Keywords: Visual representation, Petri net, information system, cloud computing technology, threat model.

 

1. Introduction

 

The providing of confidentiality, integrity and availability of information processed in information system (IS) is one of the most important conditions for the successful functioning of any IS.

It is necessary to pay special attention to the design of information security systems in the IS to ensure an adequate level of security of information

The construction of threat model and model of intruders of information security is the starting point for the design.

In accordance with [1], the threats model of information security can be represented as a physical, mathematical, descriptive representation of the properties or characteristics of information security.

Based on existing techniques [2], [3] the building of threat models is a process of drawing up tables which containing a list of possible threats, security assessment and determination of actual threats. As practice shows this approach to the modeling of threats is a difficult and complicated for the subsequent perception.

The model of intruder in accordance with [4] is an abstract (formalized or non-formalized) a description of the intruder of access control rules.

In the scientific literature, as well as regulatory guidance documents can be found various methods of classifying intruders, thus, the intruder model is informal.

Addition of threat models and intruders by their visual representation would greatly simplify their understanding and further application, without compromising the quality of the results. At the present time, in the public domain can be found in [5-9] in which a greater or lesser extent used a visual representation of IS’s individual functioning of attacks on them in solving various problems

In this paper describe the developed method of construction and the visual representation of the threats model of information security in the information system, built using the technology of cloud computing (CBIS). As an example for describing technique was chosen CBIS because of their rapid development and growth in popularity in recent years. Currently, there is no generally accepted method of constructing a model of threats to CBIS. Consequently, this paper describe the process not only the visual representation of the threat model in information security of CBIS, but also developed a technique of constructing a model of threats model of information security of CBIS.

The process of building a threat model of information security in CBIS and its visual representation, can be represented as a sequence of steps.

Step 1. Identify and visual presentation features of CBIS.

Step 2. Identify and visual representation of the level of intruder’s functionality capabilities of information security in CBIS.

Step 3: Identification and visualization vulnerabilities and threats of information security that can potentially exist in CBIS.

Step 4: Identification and visualization of current security threats in CBIS.

 

2. Functional capabilities of CBIS

 

In order to develop a methodology for constructing a threats model of information security and a visual display of it. It is necessary to understand architecture and functionality of system accurately.

The conducted analysis of reference models for constructing CBIS versions of NIST [10], Microsoft [11], IBM [12] and Microsoft TechNet [13] showed that in these models the levels of virtualization and services are not detailed, while the construction of the threat model data levels have a major role. Due to this fact, a new CBIS model is proposed, in which the indicated levels have been described in the best way to build threat models. The proposed reference CBIS model can be presented in accordance with Figure 1.

 

Fig. 1. The proposed reference CBIS model

 

The proposed CBIS model, unlike those studied, gives a more detailed view on the components of a virtualization layer and services and on the way they interact with each other. It provides a better understanding of the CBIS structure in terms of its information security.

**SUPPLIED RECORDS:**
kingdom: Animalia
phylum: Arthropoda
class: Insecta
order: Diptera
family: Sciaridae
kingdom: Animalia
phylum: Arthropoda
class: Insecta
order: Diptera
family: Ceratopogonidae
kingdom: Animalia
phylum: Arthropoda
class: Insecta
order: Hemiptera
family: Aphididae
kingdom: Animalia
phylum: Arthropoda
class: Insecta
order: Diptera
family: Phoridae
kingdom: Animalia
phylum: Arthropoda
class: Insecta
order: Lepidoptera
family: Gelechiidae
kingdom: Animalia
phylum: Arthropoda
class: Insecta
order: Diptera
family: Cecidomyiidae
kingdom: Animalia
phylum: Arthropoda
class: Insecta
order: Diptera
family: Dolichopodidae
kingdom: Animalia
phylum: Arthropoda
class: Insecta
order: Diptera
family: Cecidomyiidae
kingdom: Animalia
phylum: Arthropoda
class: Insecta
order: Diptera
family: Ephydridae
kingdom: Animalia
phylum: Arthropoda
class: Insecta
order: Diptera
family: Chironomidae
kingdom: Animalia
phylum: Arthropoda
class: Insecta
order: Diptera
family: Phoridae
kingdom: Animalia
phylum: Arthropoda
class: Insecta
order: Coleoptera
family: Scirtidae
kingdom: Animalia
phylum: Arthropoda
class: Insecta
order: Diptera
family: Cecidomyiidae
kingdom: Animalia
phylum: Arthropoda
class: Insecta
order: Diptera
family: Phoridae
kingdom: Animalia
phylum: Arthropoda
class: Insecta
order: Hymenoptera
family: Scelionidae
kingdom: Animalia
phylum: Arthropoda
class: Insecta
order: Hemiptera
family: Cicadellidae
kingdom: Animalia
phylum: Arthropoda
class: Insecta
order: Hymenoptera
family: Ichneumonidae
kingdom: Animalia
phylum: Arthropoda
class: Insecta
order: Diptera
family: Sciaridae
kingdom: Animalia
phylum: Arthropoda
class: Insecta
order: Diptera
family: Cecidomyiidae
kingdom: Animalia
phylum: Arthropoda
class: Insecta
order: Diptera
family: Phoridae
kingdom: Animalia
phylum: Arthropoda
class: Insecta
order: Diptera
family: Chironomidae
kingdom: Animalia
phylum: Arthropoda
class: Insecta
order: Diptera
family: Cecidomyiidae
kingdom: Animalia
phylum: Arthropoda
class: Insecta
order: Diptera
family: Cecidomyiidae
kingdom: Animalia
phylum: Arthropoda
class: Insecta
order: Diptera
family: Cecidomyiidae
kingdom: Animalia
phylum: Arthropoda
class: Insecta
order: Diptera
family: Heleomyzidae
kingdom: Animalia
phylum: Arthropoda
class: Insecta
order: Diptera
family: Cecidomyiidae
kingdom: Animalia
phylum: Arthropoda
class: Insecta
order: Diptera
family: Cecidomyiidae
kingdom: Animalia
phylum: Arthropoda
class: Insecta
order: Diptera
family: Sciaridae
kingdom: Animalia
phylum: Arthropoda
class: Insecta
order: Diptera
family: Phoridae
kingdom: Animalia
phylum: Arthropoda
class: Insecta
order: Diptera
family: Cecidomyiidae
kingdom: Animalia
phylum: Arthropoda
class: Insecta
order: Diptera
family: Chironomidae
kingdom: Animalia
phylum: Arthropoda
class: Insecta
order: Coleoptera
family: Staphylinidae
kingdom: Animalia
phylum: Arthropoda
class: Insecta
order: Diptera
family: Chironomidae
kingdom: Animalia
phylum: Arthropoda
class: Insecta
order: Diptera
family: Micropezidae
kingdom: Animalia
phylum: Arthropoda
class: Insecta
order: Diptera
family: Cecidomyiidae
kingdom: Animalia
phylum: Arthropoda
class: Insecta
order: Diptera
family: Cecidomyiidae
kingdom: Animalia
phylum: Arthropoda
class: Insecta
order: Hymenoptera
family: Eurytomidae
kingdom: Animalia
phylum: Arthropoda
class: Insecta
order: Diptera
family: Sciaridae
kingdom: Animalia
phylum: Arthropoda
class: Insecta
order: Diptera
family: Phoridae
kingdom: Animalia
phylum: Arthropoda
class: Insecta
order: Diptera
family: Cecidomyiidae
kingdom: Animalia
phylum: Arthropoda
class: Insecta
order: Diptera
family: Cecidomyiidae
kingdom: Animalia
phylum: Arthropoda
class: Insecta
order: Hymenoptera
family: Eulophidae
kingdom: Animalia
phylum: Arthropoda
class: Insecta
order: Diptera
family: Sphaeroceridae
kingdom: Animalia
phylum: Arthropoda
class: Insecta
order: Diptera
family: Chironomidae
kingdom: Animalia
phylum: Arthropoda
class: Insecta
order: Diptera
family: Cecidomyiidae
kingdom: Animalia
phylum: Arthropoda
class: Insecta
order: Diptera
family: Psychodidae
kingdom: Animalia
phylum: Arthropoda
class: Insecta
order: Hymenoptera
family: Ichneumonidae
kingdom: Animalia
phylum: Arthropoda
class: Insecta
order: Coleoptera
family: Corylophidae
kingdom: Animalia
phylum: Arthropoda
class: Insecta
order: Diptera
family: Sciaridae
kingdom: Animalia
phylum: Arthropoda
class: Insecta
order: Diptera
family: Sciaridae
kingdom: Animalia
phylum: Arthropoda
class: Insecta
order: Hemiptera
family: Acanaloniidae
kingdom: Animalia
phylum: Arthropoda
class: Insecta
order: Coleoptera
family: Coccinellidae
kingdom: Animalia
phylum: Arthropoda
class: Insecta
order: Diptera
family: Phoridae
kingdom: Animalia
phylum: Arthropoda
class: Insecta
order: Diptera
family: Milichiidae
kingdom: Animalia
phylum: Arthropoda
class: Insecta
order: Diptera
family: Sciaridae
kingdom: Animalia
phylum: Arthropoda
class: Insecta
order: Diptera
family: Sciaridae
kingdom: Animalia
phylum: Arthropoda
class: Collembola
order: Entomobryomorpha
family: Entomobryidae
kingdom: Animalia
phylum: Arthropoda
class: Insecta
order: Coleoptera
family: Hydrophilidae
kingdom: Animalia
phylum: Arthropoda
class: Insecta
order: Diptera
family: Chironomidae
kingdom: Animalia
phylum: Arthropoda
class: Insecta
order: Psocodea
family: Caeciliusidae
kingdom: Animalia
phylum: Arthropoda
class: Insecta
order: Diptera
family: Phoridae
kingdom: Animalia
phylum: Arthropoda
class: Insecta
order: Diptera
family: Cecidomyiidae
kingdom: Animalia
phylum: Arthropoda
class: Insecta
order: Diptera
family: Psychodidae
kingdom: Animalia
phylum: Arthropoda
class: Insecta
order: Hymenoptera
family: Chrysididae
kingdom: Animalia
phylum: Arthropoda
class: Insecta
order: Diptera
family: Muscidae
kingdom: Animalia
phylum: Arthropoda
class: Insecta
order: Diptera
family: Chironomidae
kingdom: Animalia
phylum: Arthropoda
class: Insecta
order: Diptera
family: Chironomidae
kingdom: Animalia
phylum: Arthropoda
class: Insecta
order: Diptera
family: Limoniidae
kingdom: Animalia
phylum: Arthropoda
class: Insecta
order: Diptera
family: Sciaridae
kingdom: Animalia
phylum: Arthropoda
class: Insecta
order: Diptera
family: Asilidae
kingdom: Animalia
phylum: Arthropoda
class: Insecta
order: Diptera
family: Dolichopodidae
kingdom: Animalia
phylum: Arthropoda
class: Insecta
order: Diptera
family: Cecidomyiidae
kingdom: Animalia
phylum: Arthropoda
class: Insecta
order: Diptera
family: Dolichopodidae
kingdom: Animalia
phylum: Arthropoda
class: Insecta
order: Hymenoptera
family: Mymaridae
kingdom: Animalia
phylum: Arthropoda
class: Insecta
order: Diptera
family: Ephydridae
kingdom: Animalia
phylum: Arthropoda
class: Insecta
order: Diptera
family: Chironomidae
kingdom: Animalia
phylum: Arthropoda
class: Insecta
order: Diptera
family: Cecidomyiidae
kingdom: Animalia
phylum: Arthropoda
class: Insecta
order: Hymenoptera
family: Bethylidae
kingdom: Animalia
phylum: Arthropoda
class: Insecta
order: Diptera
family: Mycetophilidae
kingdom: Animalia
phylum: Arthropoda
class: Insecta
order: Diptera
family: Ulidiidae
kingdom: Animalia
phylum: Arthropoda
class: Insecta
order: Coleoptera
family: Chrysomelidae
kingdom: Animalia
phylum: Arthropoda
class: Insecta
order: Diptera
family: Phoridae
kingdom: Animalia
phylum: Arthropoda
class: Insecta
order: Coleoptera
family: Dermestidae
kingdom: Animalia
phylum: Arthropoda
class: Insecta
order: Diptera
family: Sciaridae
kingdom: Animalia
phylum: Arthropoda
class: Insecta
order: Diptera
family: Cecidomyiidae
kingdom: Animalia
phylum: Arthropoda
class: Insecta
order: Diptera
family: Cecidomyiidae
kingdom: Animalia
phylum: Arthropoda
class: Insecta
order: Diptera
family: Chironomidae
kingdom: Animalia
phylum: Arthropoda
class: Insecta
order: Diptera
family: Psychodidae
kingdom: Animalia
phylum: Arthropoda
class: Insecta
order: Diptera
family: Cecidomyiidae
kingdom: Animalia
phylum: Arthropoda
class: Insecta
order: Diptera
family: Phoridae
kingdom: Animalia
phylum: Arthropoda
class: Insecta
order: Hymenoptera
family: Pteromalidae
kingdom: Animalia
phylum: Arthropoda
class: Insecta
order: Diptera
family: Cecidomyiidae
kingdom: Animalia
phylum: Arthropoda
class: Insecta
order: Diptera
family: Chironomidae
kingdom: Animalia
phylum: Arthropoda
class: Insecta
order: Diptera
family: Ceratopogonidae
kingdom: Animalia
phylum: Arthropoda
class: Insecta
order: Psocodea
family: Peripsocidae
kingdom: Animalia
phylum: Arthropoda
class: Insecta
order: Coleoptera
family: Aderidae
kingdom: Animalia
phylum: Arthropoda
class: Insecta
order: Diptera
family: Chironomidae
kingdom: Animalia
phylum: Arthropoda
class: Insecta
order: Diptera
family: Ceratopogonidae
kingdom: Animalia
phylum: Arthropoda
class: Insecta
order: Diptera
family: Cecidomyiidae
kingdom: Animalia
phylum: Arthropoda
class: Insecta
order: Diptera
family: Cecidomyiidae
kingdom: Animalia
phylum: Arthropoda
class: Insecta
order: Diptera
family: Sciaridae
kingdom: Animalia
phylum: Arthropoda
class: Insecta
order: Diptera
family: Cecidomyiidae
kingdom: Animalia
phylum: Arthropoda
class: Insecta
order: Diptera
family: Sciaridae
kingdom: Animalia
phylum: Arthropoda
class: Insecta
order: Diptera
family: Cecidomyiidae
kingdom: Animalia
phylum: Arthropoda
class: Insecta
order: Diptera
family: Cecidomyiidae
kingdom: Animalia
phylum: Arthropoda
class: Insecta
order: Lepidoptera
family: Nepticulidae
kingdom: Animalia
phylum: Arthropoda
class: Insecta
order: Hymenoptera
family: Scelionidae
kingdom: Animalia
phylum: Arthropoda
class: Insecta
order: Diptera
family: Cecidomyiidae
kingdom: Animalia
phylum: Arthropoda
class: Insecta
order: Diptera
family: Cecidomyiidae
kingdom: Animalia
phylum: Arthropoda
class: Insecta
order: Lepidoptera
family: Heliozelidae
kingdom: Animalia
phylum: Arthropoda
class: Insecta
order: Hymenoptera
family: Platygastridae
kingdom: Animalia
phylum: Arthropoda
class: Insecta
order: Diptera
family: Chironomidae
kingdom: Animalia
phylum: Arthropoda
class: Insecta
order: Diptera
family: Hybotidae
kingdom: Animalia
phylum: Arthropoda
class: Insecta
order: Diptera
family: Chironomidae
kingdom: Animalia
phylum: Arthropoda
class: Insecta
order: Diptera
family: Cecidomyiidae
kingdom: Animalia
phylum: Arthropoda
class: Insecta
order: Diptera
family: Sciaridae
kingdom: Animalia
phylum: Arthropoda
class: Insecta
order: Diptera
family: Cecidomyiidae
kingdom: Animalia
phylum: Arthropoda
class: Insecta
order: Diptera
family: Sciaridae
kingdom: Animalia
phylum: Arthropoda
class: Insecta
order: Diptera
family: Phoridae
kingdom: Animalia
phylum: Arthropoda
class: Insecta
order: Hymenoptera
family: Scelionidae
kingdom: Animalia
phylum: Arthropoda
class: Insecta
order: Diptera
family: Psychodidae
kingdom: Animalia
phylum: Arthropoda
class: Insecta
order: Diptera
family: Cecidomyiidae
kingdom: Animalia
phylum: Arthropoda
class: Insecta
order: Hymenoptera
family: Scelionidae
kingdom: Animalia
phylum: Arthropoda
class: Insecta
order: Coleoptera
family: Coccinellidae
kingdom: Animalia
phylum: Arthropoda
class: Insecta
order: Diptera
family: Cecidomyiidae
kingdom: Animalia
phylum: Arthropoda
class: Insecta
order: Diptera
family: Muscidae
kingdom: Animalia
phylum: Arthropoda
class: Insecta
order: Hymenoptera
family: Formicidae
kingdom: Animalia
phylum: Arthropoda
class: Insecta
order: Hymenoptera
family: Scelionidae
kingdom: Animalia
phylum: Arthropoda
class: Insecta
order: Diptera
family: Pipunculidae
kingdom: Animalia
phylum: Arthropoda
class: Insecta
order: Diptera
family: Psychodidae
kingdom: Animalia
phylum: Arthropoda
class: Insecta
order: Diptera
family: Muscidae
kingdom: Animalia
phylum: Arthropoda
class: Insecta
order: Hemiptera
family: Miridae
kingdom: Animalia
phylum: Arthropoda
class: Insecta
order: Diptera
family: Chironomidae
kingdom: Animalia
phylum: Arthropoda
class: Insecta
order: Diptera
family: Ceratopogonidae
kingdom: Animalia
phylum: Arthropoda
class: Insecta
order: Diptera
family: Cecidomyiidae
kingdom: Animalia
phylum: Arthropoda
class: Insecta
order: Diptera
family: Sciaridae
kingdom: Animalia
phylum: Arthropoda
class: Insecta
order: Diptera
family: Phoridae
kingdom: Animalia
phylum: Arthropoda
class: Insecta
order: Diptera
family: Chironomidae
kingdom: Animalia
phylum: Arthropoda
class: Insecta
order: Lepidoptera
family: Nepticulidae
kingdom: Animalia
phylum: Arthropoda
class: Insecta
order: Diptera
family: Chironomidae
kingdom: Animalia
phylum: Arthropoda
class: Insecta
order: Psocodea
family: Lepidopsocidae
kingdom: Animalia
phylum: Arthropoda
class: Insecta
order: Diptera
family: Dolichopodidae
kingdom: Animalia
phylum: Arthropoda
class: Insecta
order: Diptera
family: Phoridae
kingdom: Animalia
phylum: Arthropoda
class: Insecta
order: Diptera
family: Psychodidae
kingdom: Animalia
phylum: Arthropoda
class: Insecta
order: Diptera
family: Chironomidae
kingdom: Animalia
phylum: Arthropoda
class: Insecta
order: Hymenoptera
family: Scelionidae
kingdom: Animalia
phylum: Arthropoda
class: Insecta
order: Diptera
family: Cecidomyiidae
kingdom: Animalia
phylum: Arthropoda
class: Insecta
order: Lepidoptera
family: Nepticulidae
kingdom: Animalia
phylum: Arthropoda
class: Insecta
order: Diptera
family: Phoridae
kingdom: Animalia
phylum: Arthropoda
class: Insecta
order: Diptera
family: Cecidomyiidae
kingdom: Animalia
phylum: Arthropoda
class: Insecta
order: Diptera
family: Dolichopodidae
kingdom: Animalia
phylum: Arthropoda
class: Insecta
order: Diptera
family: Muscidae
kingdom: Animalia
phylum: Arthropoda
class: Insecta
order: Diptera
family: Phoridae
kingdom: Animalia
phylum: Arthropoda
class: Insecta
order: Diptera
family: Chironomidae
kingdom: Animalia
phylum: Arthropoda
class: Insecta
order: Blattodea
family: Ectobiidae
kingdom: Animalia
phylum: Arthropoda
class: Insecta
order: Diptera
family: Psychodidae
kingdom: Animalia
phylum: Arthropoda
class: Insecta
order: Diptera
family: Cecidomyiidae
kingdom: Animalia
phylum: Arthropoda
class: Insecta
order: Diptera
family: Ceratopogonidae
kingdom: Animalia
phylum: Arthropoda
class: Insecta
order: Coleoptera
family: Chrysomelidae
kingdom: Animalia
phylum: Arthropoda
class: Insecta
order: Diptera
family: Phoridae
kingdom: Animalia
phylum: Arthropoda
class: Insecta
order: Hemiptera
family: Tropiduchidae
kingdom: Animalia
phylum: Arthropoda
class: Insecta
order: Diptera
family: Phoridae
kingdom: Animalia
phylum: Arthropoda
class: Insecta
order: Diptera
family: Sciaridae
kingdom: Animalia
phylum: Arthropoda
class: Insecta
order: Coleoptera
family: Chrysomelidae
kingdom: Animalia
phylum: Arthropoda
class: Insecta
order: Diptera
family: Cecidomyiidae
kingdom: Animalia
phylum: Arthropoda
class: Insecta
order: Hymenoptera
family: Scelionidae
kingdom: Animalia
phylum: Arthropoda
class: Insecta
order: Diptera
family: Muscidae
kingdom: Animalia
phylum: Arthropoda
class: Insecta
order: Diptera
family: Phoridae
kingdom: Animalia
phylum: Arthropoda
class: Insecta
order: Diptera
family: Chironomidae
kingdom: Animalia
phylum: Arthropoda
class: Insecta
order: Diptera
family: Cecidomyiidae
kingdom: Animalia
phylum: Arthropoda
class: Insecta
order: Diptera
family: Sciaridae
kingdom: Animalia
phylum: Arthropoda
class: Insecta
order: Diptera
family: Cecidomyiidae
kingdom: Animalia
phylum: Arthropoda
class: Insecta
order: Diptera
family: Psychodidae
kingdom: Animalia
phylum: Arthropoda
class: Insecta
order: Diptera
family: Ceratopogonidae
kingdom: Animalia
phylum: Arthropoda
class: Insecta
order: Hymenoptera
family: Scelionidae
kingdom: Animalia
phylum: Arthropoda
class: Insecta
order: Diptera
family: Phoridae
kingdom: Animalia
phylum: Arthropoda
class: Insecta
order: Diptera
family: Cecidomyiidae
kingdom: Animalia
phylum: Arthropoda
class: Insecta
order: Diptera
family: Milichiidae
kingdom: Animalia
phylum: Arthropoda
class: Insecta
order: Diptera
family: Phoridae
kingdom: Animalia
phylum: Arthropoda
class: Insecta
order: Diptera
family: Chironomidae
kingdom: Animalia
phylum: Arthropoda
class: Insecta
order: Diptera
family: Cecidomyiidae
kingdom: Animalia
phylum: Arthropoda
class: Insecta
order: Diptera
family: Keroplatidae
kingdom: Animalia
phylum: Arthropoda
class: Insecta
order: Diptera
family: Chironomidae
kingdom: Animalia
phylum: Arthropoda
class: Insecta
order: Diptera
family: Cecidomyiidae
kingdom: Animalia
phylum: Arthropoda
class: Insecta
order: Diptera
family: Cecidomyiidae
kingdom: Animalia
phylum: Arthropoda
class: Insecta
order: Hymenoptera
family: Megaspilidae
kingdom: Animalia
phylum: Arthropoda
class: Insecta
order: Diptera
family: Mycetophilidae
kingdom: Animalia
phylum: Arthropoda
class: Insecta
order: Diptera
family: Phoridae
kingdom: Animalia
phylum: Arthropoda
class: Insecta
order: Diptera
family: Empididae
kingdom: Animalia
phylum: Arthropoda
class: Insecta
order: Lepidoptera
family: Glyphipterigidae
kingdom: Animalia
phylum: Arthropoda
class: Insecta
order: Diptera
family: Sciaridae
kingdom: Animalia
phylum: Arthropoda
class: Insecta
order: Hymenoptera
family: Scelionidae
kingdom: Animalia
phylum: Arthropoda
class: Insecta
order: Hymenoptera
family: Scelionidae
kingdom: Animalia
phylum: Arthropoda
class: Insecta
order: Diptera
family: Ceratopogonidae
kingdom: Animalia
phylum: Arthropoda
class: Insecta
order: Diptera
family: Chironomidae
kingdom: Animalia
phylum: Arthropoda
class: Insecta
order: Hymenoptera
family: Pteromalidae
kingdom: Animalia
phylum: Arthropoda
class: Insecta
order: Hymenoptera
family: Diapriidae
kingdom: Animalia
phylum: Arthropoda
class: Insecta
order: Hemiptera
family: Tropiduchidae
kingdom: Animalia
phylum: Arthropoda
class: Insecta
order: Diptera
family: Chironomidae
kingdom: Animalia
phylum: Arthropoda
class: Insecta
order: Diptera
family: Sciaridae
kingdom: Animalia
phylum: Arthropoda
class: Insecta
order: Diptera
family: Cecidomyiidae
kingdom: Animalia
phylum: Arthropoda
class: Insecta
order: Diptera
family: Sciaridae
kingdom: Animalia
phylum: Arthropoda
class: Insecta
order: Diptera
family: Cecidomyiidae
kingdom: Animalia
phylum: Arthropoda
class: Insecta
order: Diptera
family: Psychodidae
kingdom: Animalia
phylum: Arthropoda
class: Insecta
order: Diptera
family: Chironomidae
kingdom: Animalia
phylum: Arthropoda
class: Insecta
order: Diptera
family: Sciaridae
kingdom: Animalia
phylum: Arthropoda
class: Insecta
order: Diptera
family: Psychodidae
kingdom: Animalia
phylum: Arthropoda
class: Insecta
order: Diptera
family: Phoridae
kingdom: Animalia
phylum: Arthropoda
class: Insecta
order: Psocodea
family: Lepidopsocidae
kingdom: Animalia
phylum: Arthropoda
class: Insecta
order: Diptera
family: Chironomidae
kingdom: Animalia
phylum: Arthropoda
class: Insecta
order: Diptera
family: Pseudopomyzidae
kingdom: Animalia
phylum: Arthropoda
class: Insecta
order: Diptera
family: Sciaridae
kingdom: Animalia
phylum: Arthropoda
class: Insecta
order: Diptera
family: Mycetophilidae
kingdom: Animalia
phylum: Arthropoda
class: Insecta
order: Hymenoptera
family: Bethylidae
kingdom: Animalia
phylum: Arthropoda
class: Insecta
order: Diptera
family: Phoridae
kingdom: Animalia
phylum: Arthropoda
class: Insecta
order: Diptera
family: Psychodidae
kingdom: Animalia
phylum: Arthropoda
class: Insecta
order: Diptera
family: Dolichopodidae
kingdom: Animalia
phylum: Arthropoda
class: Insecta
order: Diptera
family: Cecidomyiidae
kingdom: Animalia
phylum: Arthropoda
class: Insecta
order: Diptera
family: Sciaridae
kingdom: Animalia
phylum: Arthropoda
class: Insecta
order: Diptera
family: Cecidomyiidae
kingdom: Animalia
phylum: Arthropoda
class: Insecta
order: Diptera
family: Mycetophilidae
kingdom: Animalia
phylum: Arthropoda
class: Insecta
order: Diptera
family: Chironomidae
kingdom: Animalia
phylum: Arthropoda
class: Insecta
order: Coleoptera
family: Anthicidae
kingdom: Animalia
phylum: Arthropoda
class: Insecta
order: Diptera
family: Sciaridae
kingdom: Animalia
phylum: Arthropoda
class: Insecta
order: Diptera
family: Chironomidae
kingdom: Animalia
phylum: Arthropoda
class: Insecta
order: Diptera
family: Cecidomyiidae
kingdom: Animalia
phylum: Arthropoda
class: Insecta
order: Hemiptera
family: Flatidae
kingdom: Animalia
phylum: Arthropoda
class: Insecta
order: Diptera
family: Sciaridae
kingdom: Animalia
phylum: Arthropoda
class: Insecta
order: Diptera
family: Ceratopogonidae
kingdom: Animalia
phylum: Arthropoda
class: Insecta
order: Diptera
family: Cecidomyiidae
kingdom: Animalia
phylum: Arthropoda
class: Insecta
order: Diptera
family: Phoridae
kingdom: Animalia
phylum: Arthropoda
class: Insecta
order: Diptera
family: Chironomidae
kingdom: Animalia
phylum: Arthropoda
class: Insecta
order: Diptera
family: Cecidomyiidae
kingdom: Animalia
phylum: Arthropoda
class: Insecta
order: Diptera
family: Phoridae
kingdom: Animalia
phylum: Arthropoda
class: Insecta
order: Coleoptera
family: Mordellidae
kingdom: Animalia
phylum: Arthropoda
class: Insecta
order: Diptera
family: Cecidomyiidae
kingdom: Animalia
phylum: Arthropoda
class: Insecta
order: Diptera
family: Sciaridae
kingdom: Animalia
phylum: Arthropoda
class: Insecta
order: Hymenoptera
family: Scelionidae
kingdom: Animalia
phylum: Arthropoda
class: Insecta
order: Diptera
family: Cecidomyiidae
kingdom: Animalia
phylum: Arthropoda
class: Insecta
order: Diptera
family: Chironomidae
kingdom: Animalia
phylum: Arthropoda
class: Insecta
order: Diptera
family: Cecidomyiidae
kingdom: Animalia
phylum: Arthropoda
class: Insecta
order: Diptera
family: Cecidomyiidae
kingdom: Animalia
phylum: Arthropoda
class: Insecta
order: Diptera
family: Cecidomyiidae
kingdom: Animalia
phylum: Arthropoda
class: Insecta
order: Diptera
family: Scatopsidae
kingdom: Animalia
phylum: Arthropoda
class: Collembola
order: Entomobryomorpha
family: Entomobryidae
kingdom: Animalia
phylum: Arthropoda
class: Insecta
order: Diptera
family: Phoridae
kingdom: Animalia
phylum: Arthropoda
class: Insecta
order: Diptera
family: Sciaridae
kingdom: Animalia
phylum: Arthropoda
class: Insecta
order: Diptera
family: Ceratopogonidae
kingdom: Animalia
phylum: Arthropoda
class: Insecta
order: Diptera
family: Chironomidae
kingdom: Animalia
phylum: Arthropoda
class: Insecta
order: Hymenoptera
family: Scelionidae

**PROMPT:** Summarize the excerpt on threat models for cloud-based information systems in two sentences.

**RESULT FOR THIS EXERCISE:** Building a threat model and an intruder model is the starting point for designing information security in an information system, and the excerpt describes a four-step method for constructing and visually representing a threat model for information systems built on cloud computing (CBIS), since the usual table-based approach is hard to perceive. Because the reference models from NIST, Microsoft, IBM and Microsoft TechNet do not detail the virtualization and service levels, a new reference CBIS model is proposed that shows those components and how they interact in more detail.